A blog formerly known as Bookishness / By Charles Matthews

"Dazzled by so many and such marvelous inventions, the people of Macondo ... became indignant over the living images that the prosperous merchant Bruno Crespi projected in the theater with the lion-head ticket windows, for a character who had died and was buried in one film and for whose misfortune tears had been shed would reappear alive and transformed into an Arab in the next one. The audience, who had paid two cents apiece to share the difficulties of the actors, would not tolerate that outlandish fraud and they broke up the seats. The mayor, at the urging of Bruno Crespi, explained in a proclamation that the cinema was a machine of illusions that did not merit the emotional outbursts of the audience. With that discouraging explanation many ... decided not to return to the movies, considering that they already had too many troubles of their own to weep over the acted-out misfortunes of imaginary beings."
--Gabriel García Márquez, One Hundred Years of Solitude

Saturday, July 16, 2016

The Big Short (Adam McKay, 2015)

Christian Bale in The Big Short
I will never come closer to understanding Wall Street than I do after watching this film -- but that's about as close as I am to understanding particle physics.

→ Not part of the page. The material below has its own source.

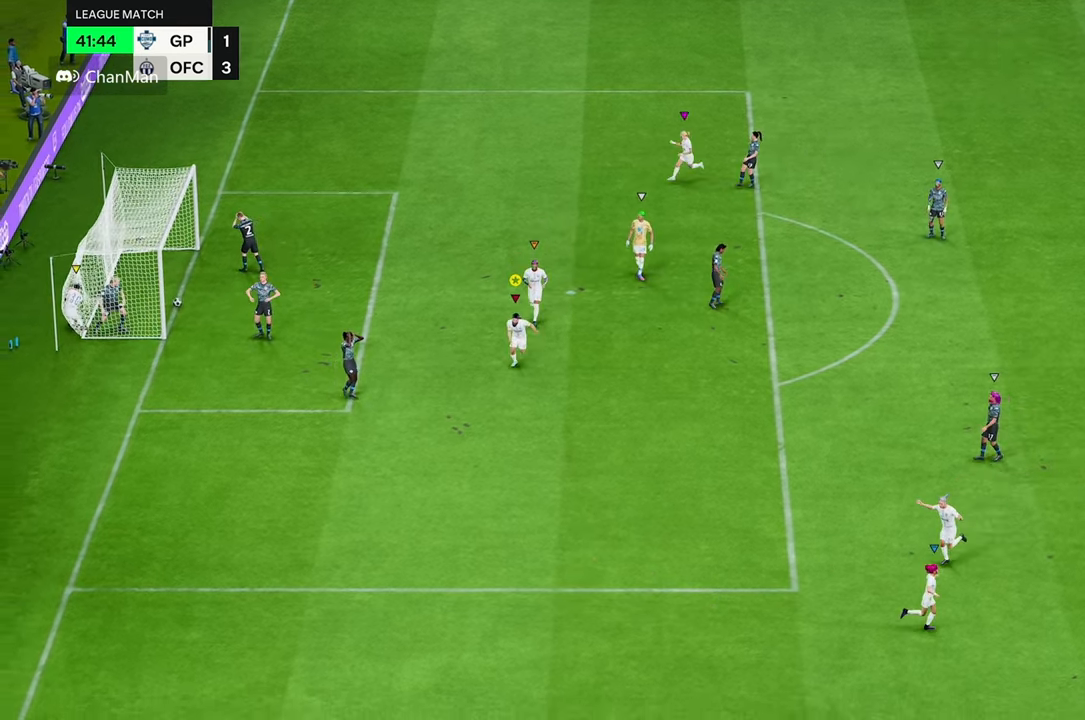
Gameplay with a controller (Xbox layout); each line is a JSON object with the inputs held at the frame after it (dt_ms = milliseconds from this image to that frame). "events" lists button and stick changes between this image and that frame as [ms after this image, input, new state], when the widget could be followed in between. Not read: L3 R3.
{"dt_ms": 500, "buttons": ["L2"], "left_stick": "down-left", "right_stick": "center", "events": [[150, "left_stick", "down-right"], [283, "L2", "down"], [300, "left_stick", "down"], [450, "left_stick", "down-left"]]}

It's a remarkable portrayal of what the kind of manipulations that led to the crash of 2008 can do to people, and in this case to the people who helped bring it about. I have seen what that crash -- and the manipulations -- can do to ordinary folk: I live in a condo that's part of a series of small duplexes, each unit of which is only a little over a thousand square feet. A few years before the crash, the unit that adjoined mine was bought by a Mexican-American man who worked as a gardener at Stanford. It was, he explained, a starter home for him and his wife and five (!) daughters. It was soon evident that he was having trouble making the payments on the mortgage -- at one point, the family moved out and rented it to someone else for a while. Eventually, the bank foreclosed. I wondered at the time how he had managed to secure a mortgage in the first place. After the crash, I found out why -- a process that is at the heart of what takes place in The Big Short. There are no heroes or villains in this movie: Even the protagonists with whom we are asked to identify, such as Michael Burry (Christian Bale) and Mark Baum (Steve Carell), are out to milk a system they know is corrupt. And when they fail, they still manage to make a billion dollars, mostly by using other people's money. But the characters are so shrewdly drawn, first by Michael Lewis in his book and then by Adam McKay and Charles Randolph in their Oscar-winning screenplay, and so deftly acted that we can't help feeling for them. Some of them, like Burry and Baum and Ben Rickert (Brad Pitt in one of his best performances), seem to have a touch of Asperger's. Movies like Wall Street (Oliver Stone, 1987) and The Wolf of Wall Street (Martin Scorsese, 2013) have given us portrayals of America's financial system as dominated by flamboyant greed-heads like Gordon Gekko and Jordan Belfort, but The Big Short shows us something even more disturbing: the moral corruption of exceptionally intelligent men whose lives could have been put to something more useful than playing with money as if it were a board game with no real consequences to other people.